🎳Staking & Dao
Last updated
Last updated
Leverage Protocol will soon be launching its own staking pools, which will allow LEVX token holders to earn up to 45% APY through flexible staking. This new feature is designed to provide LEVX token holders with a secure and easy way to earn passive income on their investments while contributing to the platforms liquidity.
Flexible staking will allow LEVX token holders to stake their tokens for a specified period and earn interest on their investment. With Leverage Protocol's staking pools, users will be able to stake their tokens for a minimum of one day and a maximum of 90 days. This flexibility will enable users to tailor their staking strategy to their individual needs and investment goals.
By staking their LEVX tokens, users will earn a portion of the fees generated by the platforms trading activity, which will be distributed to stakers on a daily basis. This means that users will be able to earn sustainable returns on their investment, without having to worry about the volatility or risk associated with trading.

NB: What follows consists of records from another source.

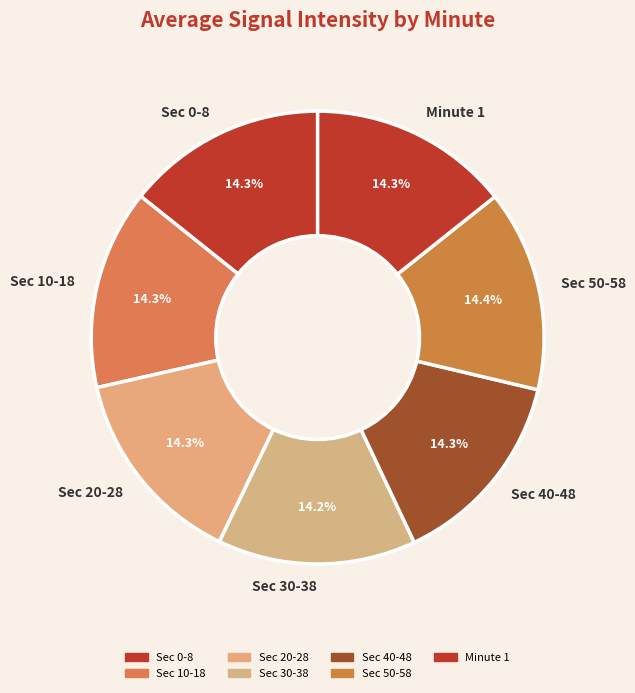

Approximately how many times larger is the value at Sec 40-48 compared to Sec 30-38?

1.0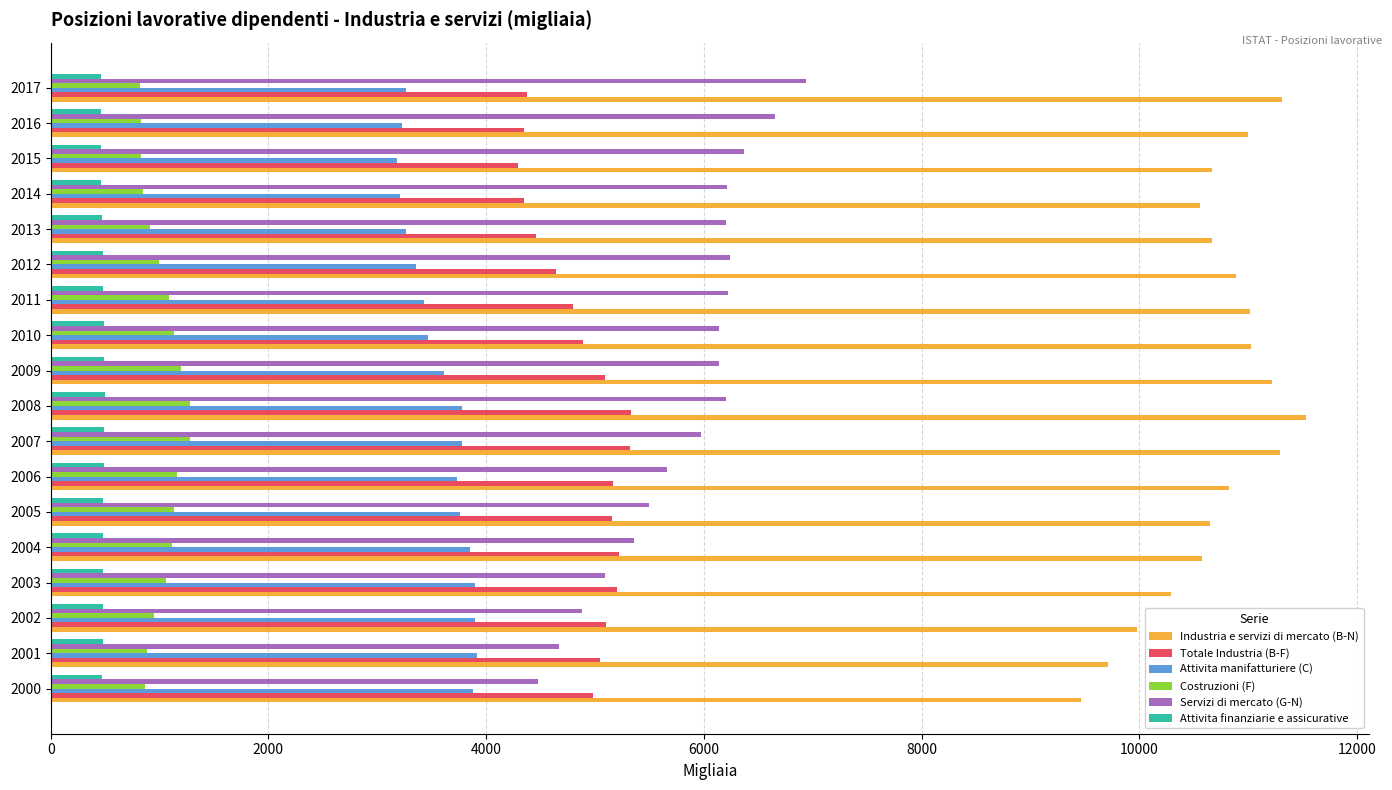

What is the sum of all Costruzioni (F) values?

18377.4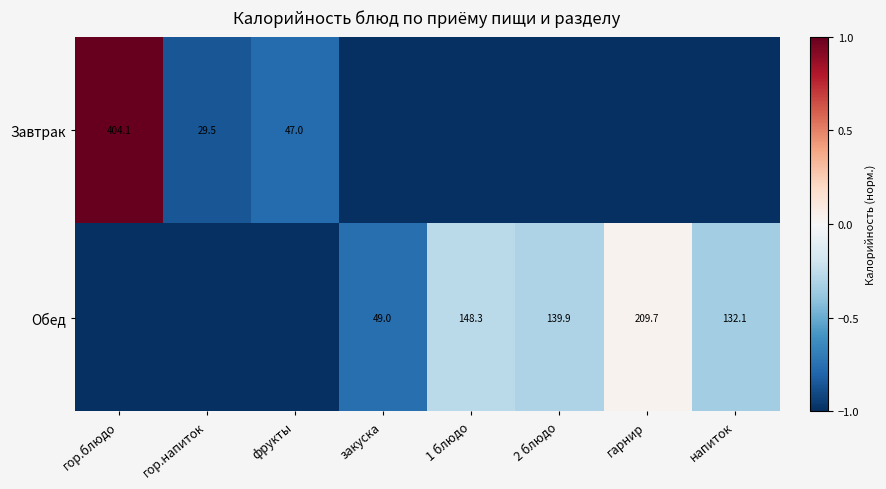

The value of Обед at 1 блюдо is 148.3. True or false?

True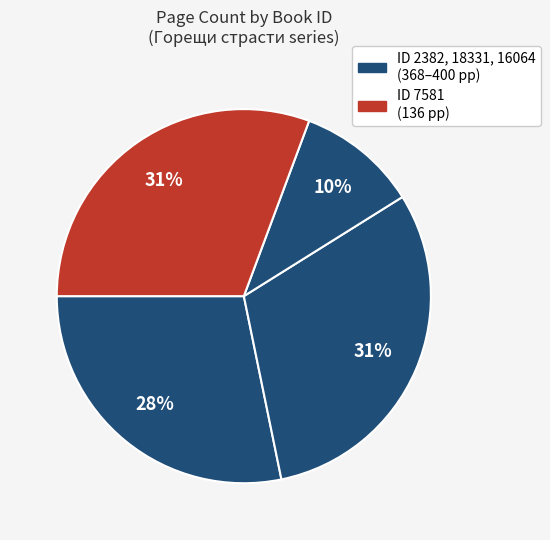

How many slices are in this pie chart?

4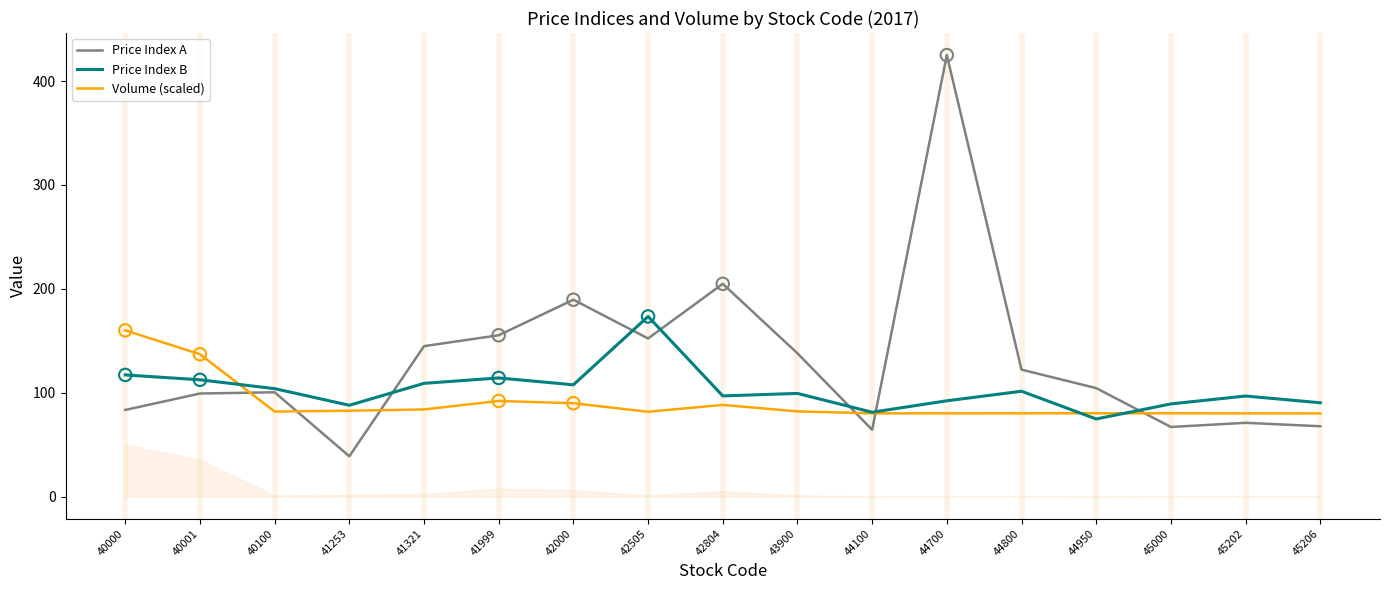

Which series has the largest Y range (max minus min)?

Price Index A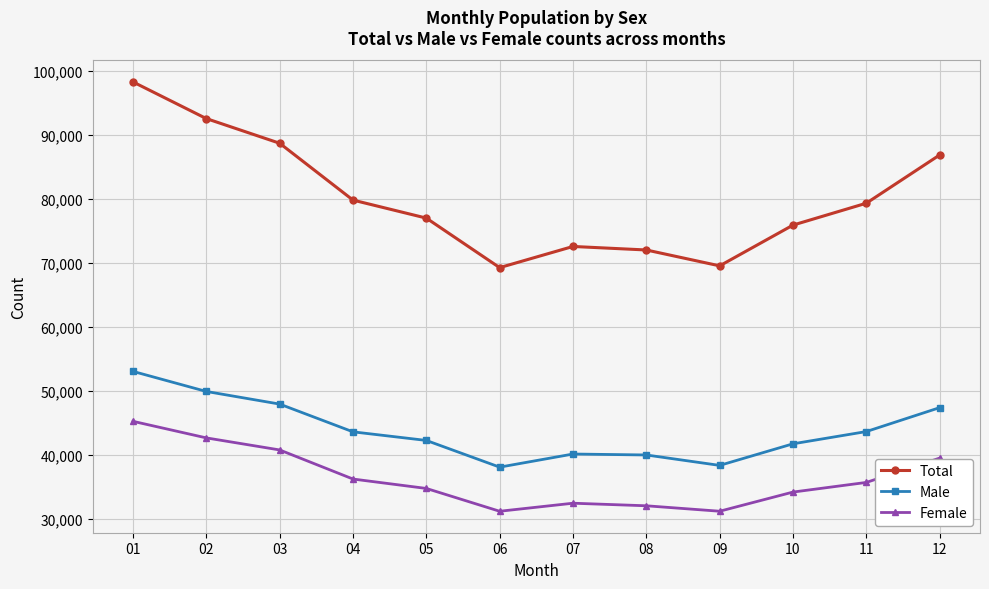

Is it true that Total equals 88682 at 03?

True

In addition to earning staking rewards, LEVX token holders who will be holding 3% of the total supply or above will also be able to participate in governance, giving them a voice in the decision-making process for the platforms future development. This will enable LEVX token holders to actively contribute to the growth and success of the Leverage Protocol ecosystem.
Overall, the launch of Leverage Protocol's staking pools will represent a significant milestone in the platform's development, providing LEVX token holders with a secure and flexible way to earn passive income on their investment while contributing to the platform's liquidity. With sustainable returns of up to 45% APY and flexible staking options, Leverage Protocol's staking pools will be an attractive option for investors looking to earn passive income in the fast-paced world of decentralized finance.